Extracted page text data
↓↓↓
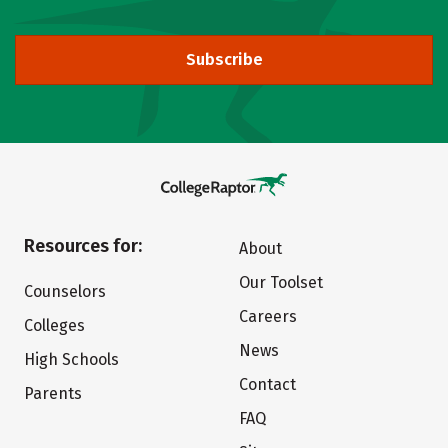
Subscribe
Resources for:
About
Our Toolset
Counselors
Careers
Colleges
News
High Schools
Contact
Parents
FAQ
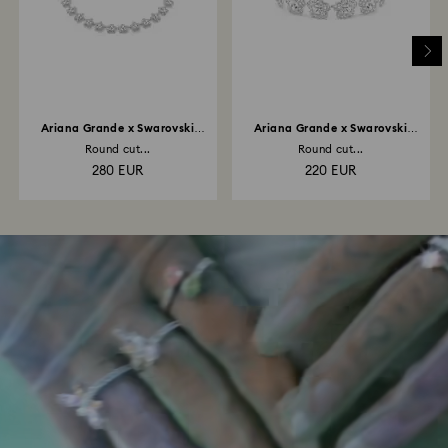
Ariana Grande x Swarovski
Ariana Grande x Swarovski
necklace
bracelet
Round cut...
Round cut...
280 EUR
220 EUR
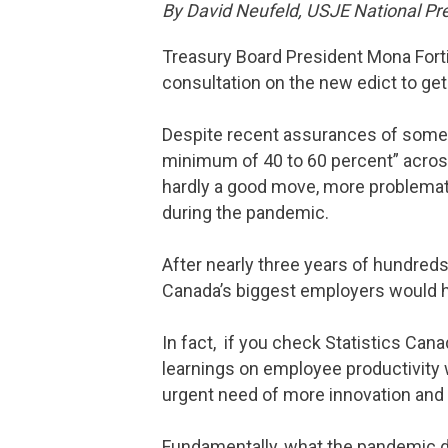
By David Neufeld, USJE National Pr
Treasury Board President Mona Forti
consultation on the new edict to ge
Despite recent assurances of some fl
minimum of 40 to 60 percent” across 
hardly a good move, more problemati
during the pandemic.
After nearly three years of hundred
Canada’s biggest employers would hav
In fact, if you check Statistics Can
learnings on employee productivity 
urgent need of more innovation and 
Fundamentally, what the pandemic 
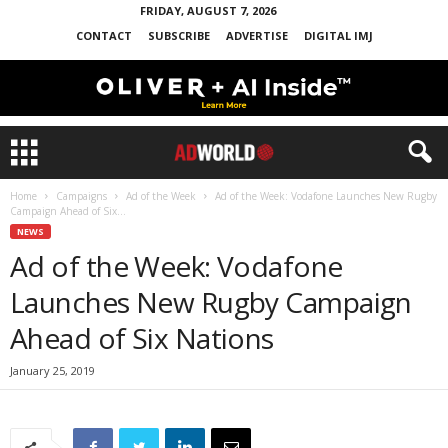
FRIDAY, AUGUST 7, 2026
CONTACT
SUBSCRIBE
ADVERTISE
DIGITAL IMJ
Home
Campaigns
Ad of the Week
Ad of the Week: Vodafone Launches New Rugby
Campaign Ahead of Six...
NEWS
Ad of the Week: Vodafone
Launches New Rugby Campaign
Ahead of Six Nations
January 25, 2019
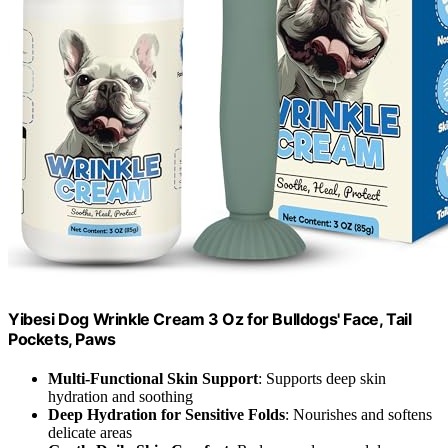
Yibesi Dog Wrinkle Cream 3 Oz for Bulldogs' Face, Tail
Pockets, Paws
Multi-Functional Skin Support
: Supports deep skin
hydration and soothing
Deep Hydration for Sensitive Folds
: Nourishes and softens
delicate areas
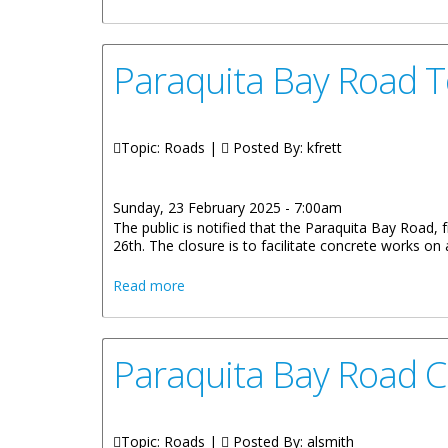
Paraquita Bay Road 
Topic: Roads |
Posted By:
kfrett
Sunday, 23 February 2025 - 7:00am
The public is notified that the Paraquita Bay Road,
26th. The closure is to facilitate concrete works o
about Paraquita Bay Road To Hodges C
Read more
Paraquita Bay Road 
Topic: Roads |
Posted By:
alsmith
↑↑↑
Please tally every line of the entries that holds "Rugby" and answer with that figure alone.

→ Written response
2